Demographic studies examining size-dependent selection events (e.g., Wikelski and Trillmich, 1997; Brown and Brown, 1998; Winne, Willson and Gibbons, 2010; Luhring and Holdo, 2015) are also dependent on being able to distinguish between observed patterns body size due to sampling bias and those caused by real demographic shifts (e.g., Connette, Crawford and Peterman, 2015; Grant, 2015). In our study population, for example, three droughts from the 1990’s to 2010’s created size-class gaps by extirpating the smallest S. lacertina (size-dependent drought mortality; Luhring and Holdo, 2015). Initial surveys showed gaps between size classes, however, multiple surveys over several years with individually-marked animals were required to determine that this gap was caused by natural phenomena and not size-biases in passive sampling techniques (Luhring, 2008, 2009; Luhring and Holdo, 2015).

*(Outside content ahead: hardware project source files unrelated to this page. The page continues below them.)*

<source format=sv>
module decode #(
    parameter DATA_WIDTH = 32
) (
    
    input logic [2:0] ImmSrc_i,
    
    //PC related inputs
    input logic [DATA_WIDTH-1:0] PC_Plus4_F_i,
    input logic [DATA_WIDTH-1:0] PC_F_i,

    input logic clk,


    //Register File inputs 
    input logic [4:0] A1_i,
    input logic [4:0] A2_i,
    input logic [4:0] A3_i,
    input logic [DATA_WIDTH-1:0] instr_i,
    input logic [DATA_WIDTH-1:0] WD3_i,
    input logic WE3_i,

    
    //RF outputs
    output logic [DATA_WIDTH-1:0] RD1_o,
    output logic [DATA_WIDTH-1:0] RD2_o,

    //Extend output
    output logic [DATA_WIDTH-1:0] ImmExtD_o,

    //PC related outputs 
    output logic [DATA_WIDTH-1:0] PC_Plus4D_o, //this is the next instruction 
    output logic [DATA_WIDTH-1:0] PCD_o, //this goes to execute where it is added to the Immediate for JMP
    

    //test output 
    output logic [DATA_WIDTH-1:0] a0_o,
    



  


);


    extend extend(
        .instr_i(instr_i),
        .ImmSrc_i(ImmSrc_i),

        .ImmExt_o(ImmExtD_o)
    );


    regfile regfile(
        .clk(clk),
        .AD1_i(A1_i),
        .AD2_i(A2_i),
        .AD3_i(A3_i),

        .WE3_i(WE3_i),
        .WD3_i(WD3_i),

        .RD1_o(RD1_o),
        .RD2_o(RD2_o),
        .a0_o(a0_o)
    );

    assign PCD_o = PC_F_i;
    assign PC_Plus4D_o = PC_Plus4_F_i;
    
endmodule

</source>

One can attempt to avoid or at least ameliorate sampling bias through the “potpourri approach” whereby a multitude of sampling measures are employed to maximize probability of detection across all size classes and buffer against detection biases of any one technique (Gibbons et al., 1997; Layman and Smith, 2001; Luhring, 2007b). Although this approach may reduce the likelihood of having serious problems with size-biased detection, it does not guarantee that size-biases are absent or unimportant (Willson, Winne and Keck, 2008). Size-biased capture rates should be especially problematic for trap types that capture animals at either end of a size distribution. One extreme example was seen at our study site following a major drought which extirpated smaller S. lacertina from the population (Luhring and Holdo, 2015). Following the drought at this site mostly large S. lacertina (mean 388 mm SVL) were present and all S. lacertina captures ($n=31$) were in trap types with entrances 45 mm or larger. Only 1 post-drought recruit (rarely-captured size class) would have been able to physically enter plastic minnow traps which selectively sample smaller animals. Thus, size-dependent selection had removed most capturable individuals for one trap type, which would have been unlikely to detect species presence despite the persistence of a robust adult population.

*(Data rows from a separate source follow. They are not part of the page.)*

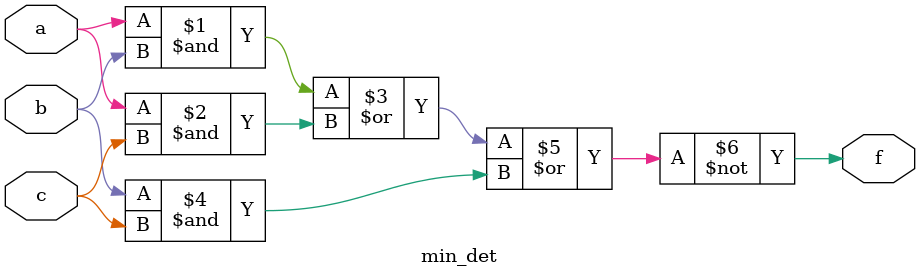
<source format=v>
module min_det(a,b,c,f);
input a,b,c;
output f;
assign f=~((a&b)|(a&c)|(b&c));
endmodule

</source>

In passive trapping, sampling bias is a procedural artefact that can be introduced at any of the four stages of the trapping process (fig. 1). Due to the potential for size- or age-biased sampling to misrepresent demographic processes through non-random sampling of populations, accurate interpretation of demographic data may depend on understanding and accounting for non-random sampling of individuals. In cases where such biases are not understood or easily accounted for, careful consideration must be given to how demographic inferences are made, and how they might change if sampled individuals are not representative of the population as a whole.

Although we used a post hoc analysis of size bias in our trapping design, passive trap designs can be decided a priori with pilot studies, data from previous studies, or by measuring museum specimens. Investigators should carefully consider how each step of the trapping process works with regard to morphology (including allometric trajectories during ontogeny), animal behaviour, physiology, and how they can potentially result in non-random sampling (bias). With the two species we studied, trap entrance size ultimately determines the upper girth limit of captures whereas mesh size potentially sets the lower girth limit of retention of captured animals.